▶ **Task statement**
Write out exactly the lines below starting at the one containing "vfov_deg: 39.6" and ending at the one containing "focal_35mm: 33". Omit every picture.

▶ **Data shown**

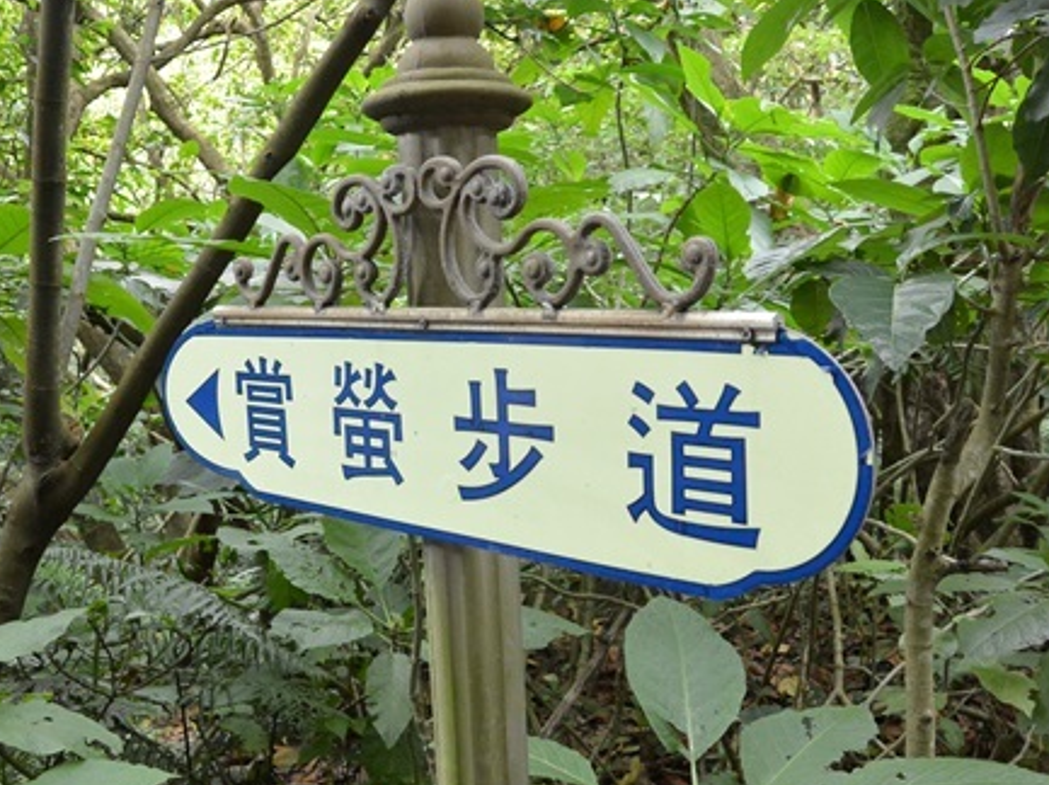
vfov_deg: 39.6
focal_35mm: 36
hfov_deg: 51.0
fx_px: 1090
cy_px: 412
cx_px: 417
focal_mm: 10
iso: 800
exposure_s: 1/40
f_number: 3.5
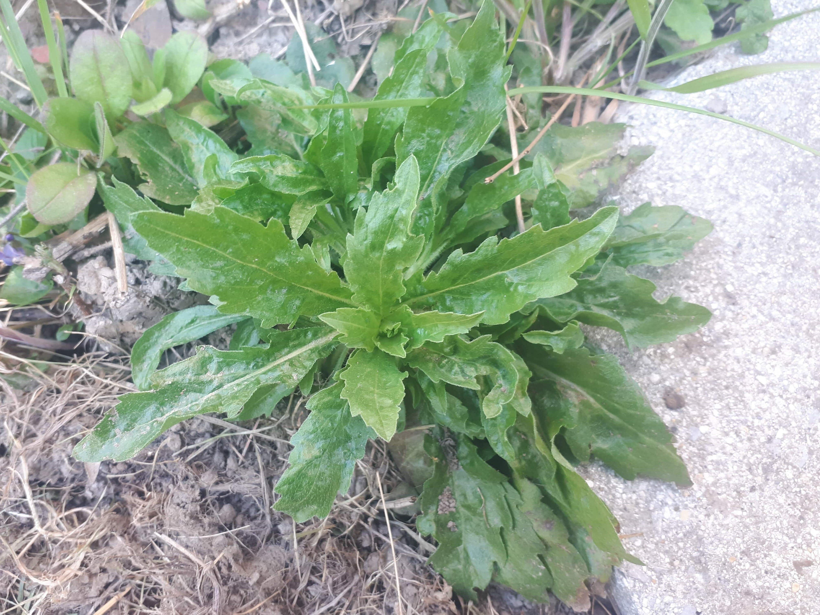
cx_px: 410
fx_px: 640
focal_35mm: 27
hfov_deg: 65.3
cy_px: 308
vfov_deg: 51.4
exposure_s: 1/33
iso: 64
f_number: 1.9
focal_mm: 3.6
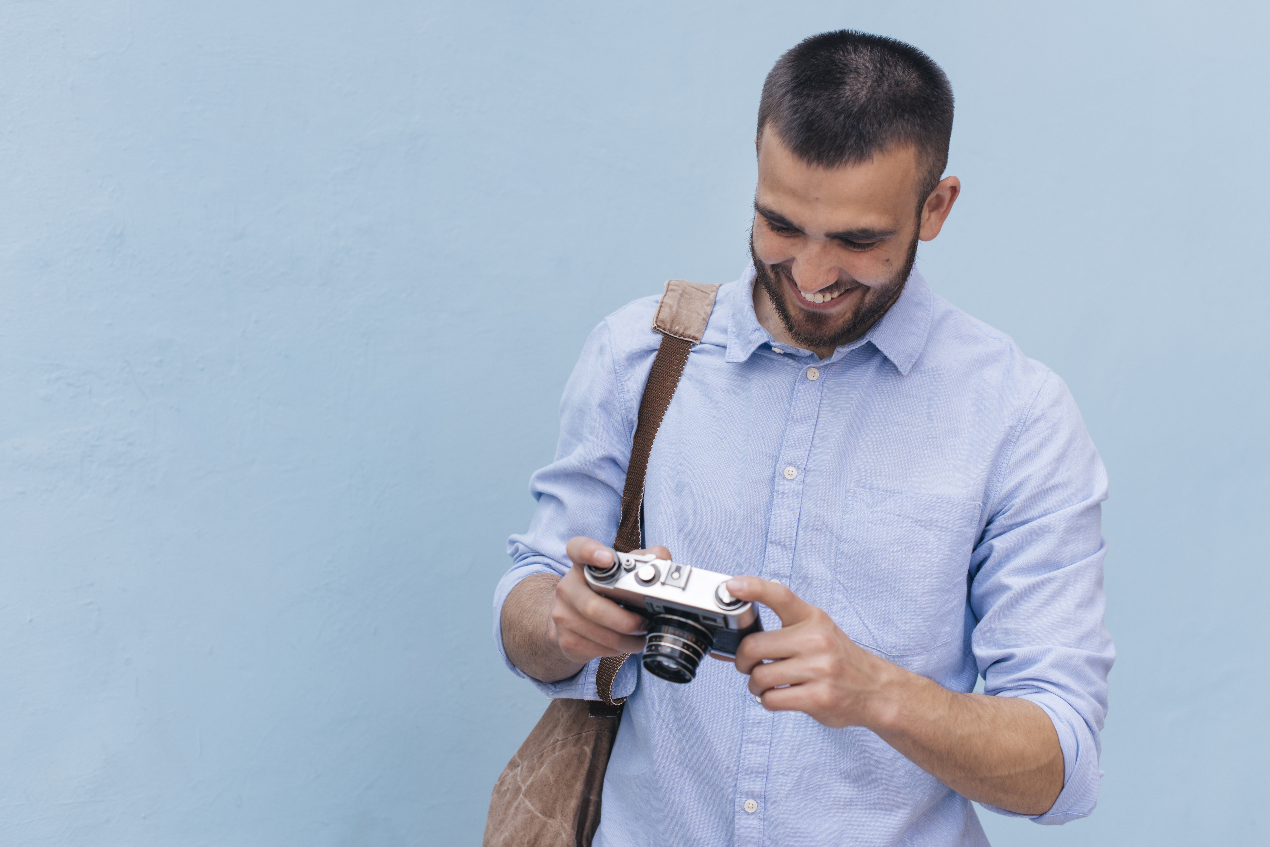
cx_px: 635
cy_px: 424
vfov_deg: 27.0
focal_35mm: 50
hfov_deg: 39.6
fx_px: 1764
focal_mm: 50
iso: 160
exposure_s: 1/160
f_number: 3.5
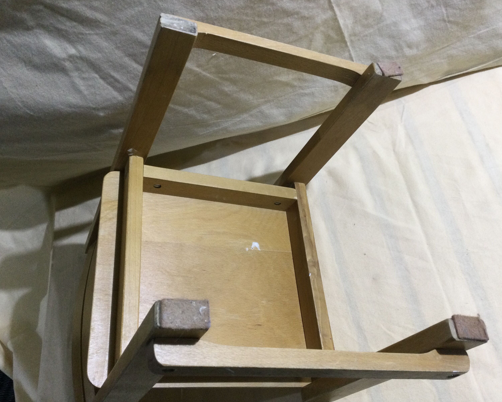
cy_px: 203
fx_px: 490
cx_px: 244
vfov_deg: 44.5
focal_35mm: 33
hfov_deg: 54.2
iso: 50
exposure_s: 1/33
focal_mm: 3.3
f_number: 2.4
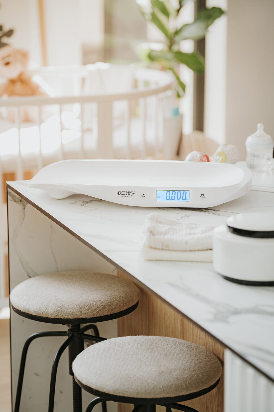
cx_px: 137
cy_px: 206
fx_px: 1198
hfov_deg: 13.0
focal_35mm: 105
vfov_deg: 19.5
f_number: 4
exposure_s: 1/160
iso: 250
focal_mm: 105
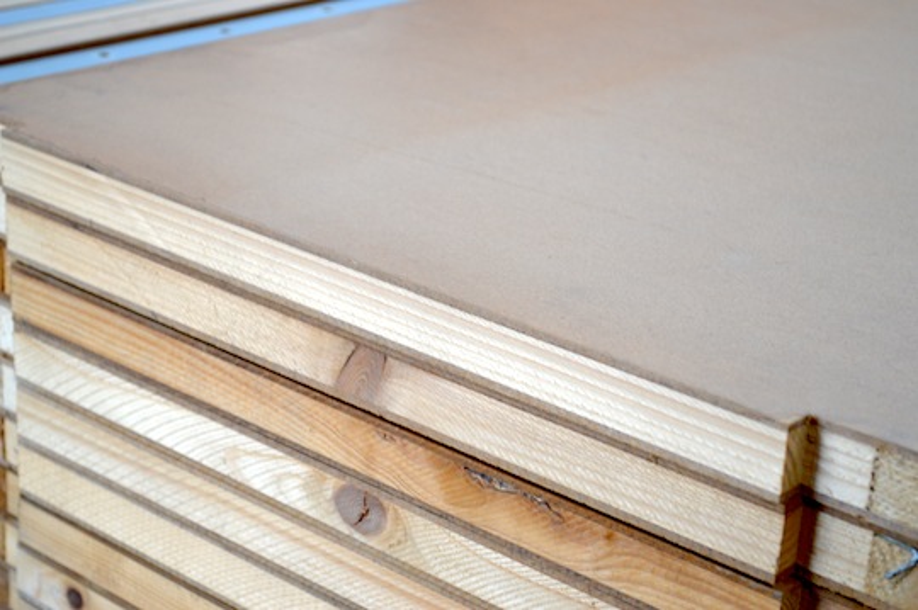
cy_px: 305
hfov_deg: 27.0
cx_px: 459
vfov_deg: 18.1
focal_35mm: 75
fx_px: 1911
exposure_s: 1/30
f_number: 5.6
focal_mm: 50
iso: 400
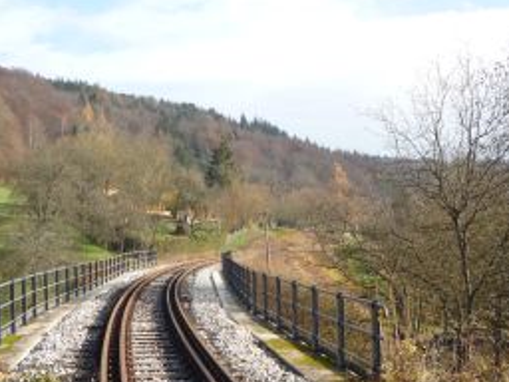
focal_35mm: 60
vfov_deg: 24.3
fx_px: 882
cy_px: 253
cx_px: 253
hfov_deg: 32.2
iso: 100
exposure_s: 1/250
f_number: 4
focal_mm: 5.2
...
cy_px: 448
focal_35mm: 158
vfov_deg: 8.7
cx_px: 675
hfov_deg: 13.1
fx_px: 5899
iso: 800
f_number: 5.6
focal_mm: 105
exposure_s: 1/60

▶ **Written solution**
vfov_deg: 39.6
focal_35mm: 36
hfov_deg: 51.0
fx_px: 1090
cy_px: 412
cx_px: 417
focal_mm: 10
iso: 800
exposure_s: 1/40
f_number: 3.5
cx_px: 410
fx_px: 640
focal_35mm: 27
hfov_deg: 65.3
cy_px: 308
vfov_deg: 51.4
exposure_s: 1/33
iso: 64
f_number: 1.9
focal_mm: 3.6
cx_px: 635
cy_px: 424
vfov_deg: 27.0
focal_35mm: 50
hfov_deg: 39.6
fx_px: 1764
focal_mm: 50
iso: 160
exposure_s: 1/160
f_number: 3.5
cy_px: 203
fx_px: 490
cx_px: 244
vfov_deg: 44.5
focal_35mm: 33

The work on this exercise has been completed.